■ **EXERCISE INSTRUCTIONS**:
In the holster thread, copy out the passage from "# p250 holster" up to and including "square pic rail.", renaming "subcompact" as "sub-compact".

■ **QUOTED PASSAGE**:
<<<<

# p250 holster



## uspanhead5 (Apr 16, 2012)

Hi all I just got my p250 subcompact and can't find a holster. Does anybody know where I can get one. I need the new style with square pic rail.


----------



## chessail77 (Mar 15, 2011)

DeSantis ...Optics Planet...online........JJ


----------



## imaoldfart (Mar 26, 2012)

You're going to have a little bit of a problem if you're looking for a holster that is molded to fit that frame. The Sub-compact has a rounded trigger guard, while its bigger brothers have a squared off trigger guard. There seems to be quite a few holster makers making holster for the Full and Compact models, as they share the same frame configuration....specifically, the squared off trigger guard. You'll have to send a few emails or make a few phone calls if you're wanting a molded holster for the P250 sub-compact....I'm sure someone might make one, but I haven't run across any yet. There is another option for you though. It seems as quite a few people that wanted the rail on a sub-compact simply used a compact frame/grip assembly, fitted the sub-compact slide/barrel assembly to the compact frame, marked the end of the frame where it needed to be cut off to match the sub-compact slide and whacked it off....then carefully do a little sanding with various grits of sandpaper, working up to 1500 or 2000 grit and you've got a sub-compact gun with an extended grip (yippeeee) that actually fits your hand. And the best part is you now have a sub-compact with a rail and a squared off trigger guard that will fit into a compact or full molded holster. This is what Sig should have done...IMO. However, the rounded trigger guard does look nice...it just turns it into a red-headed step-child.

Lastly, if you're only looking for a generic, non-molded holster, you really shouldn't have a problem.


----------



## Sandibeach (Apr 30, 2012)

I looked at a couple of Don Hume holsters, but they said it would take 4 months to get one....so I called Sig and they have nice leather ones in stock. You might want to call them, because I had the same problem, even worse...I'm left handed.
Good luck,
Sandibeach


----------

>>>>

■ **DATA BELOW**:
<<<<

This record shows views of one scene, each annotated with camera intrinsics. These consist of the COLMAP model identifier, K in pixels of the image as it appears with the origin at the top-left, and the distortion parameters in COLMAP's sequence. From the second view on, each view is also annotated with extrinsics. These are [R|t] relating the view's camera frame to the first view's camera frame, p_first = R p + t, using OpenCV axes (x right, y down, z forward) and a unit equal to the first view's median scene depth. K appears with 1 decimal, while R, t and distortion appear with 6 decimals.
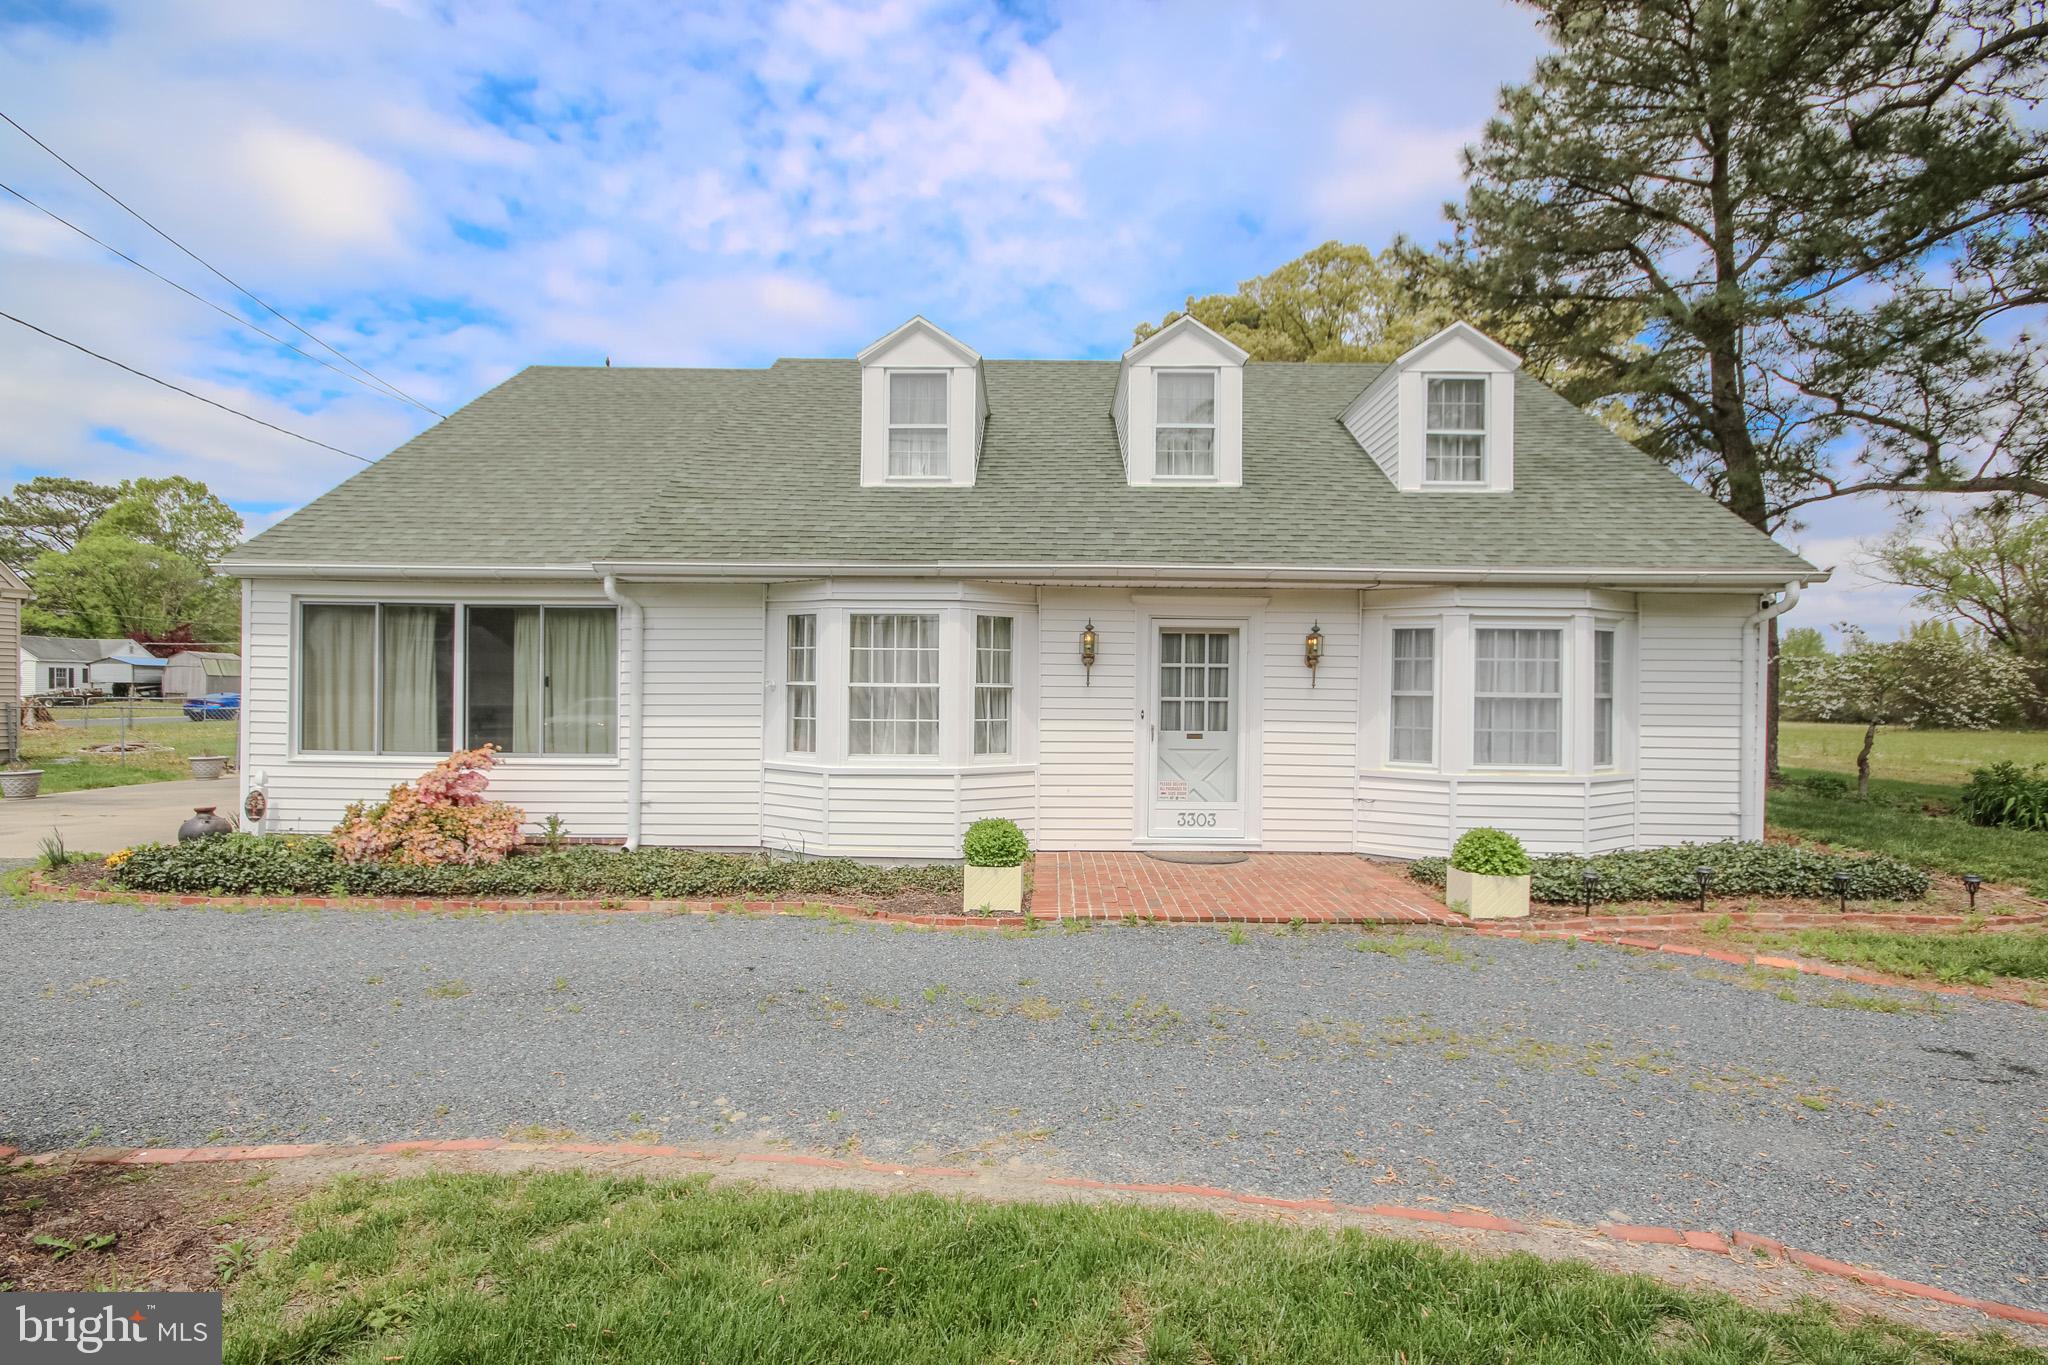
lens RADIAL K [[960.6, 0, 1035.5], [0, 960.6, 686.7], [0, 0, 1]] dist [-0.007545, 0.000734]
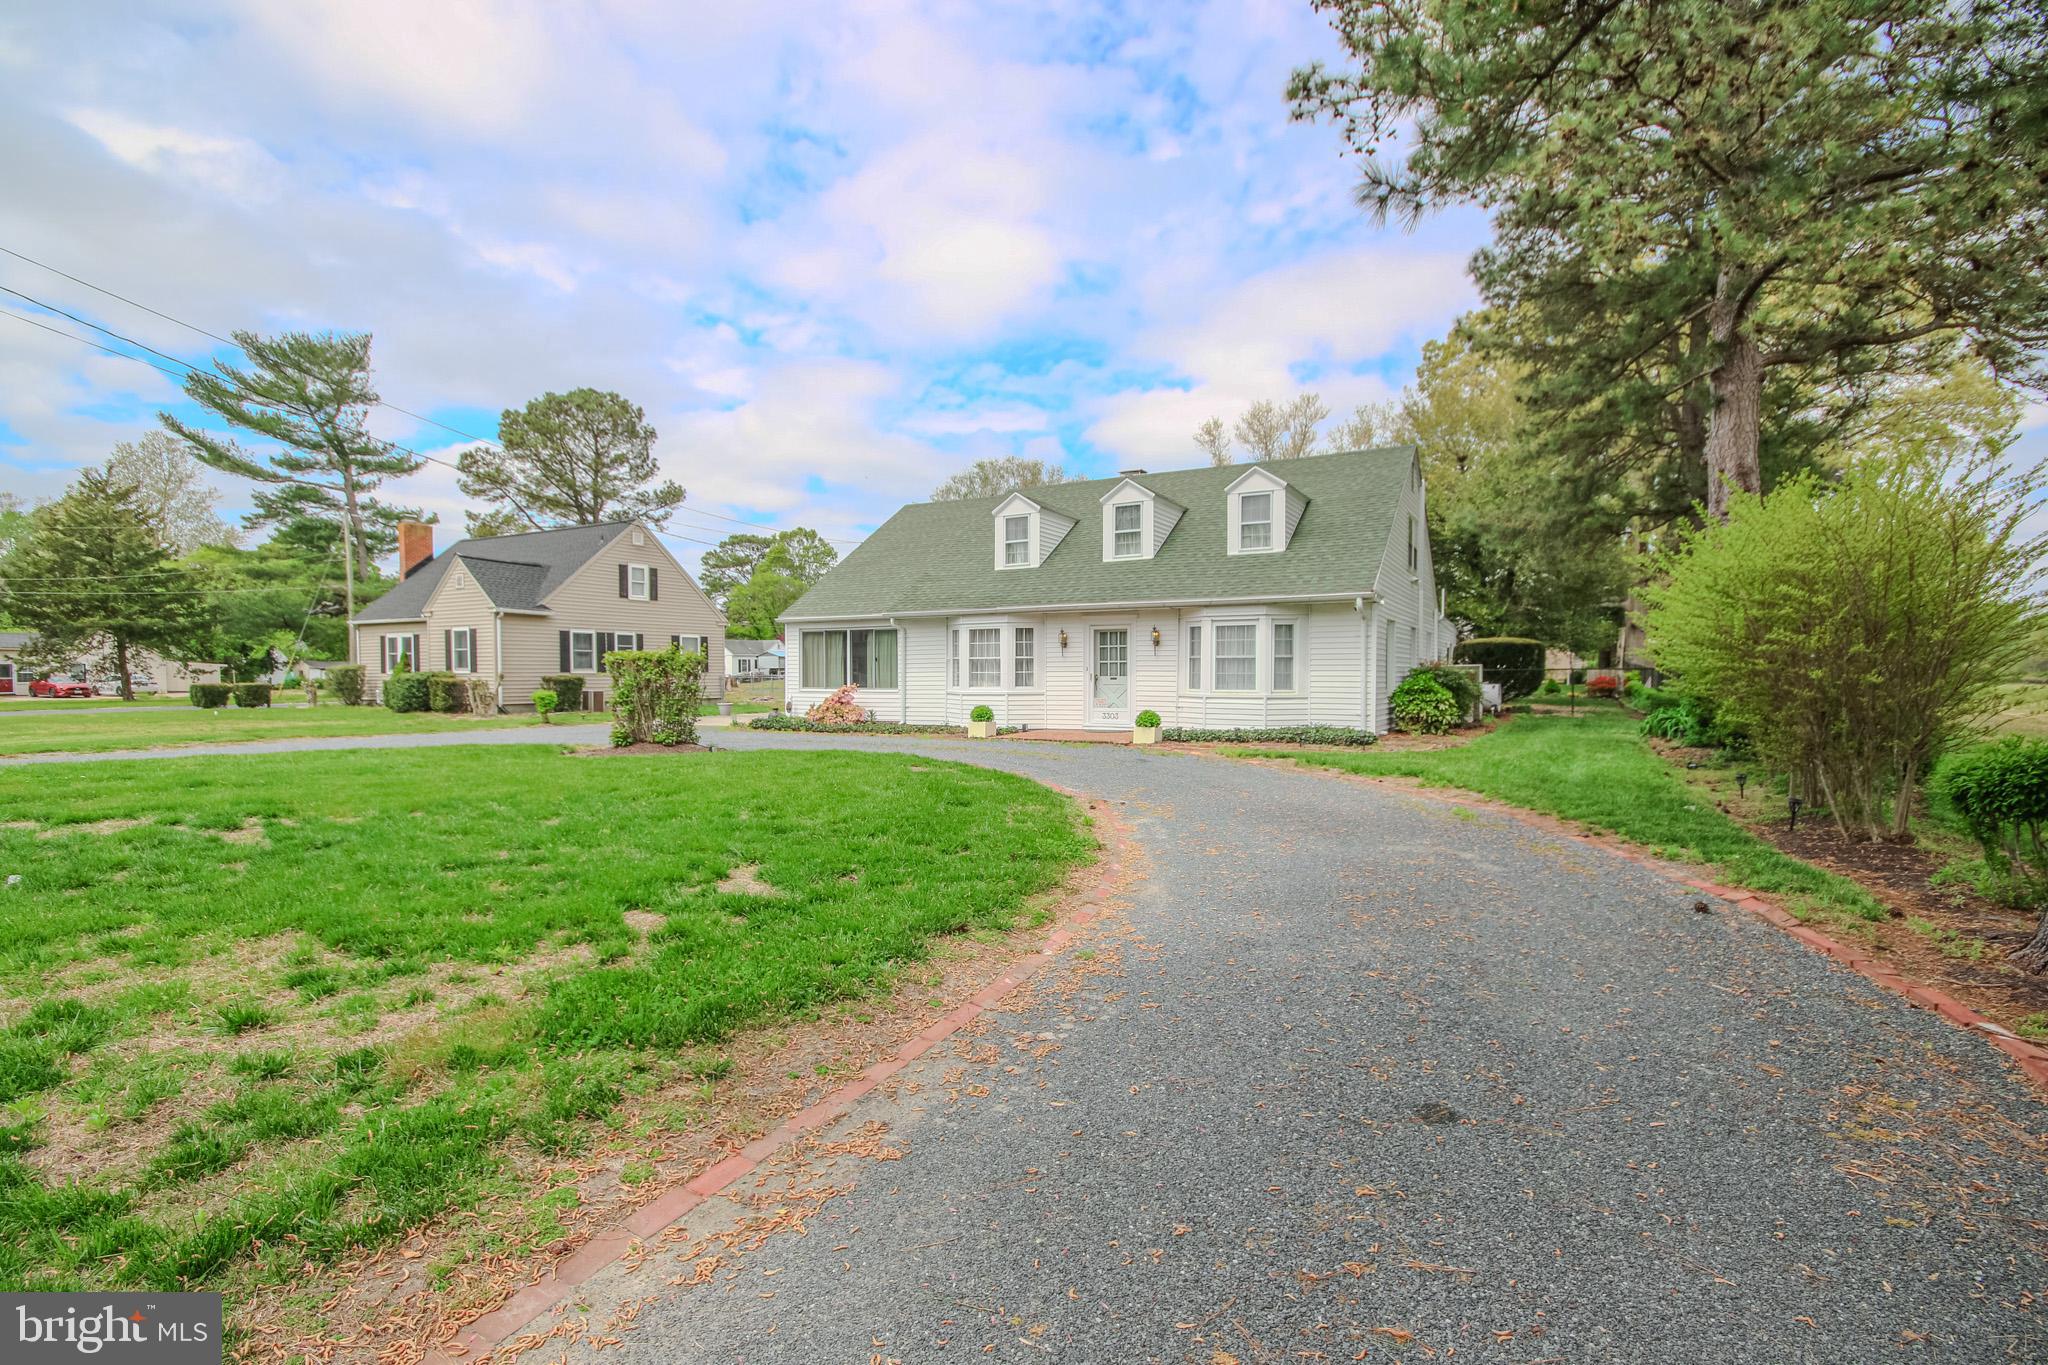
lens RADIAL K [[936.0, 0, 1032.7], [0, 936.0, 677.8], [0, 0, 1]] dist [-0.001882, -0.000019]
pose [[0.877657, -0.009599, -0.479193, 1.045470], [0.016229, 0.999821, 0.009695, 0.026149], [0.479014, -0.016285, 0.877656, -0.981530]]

>>>>

■ **OUTPUT OF THE EXERCISE**:
# p250 holster



## uspanhead5 (Apr 16, 2012)

Hi all I just got my p250 sub-compact and can't find a holster. Does anybody know where I can get one. I need the new style with square pic rail.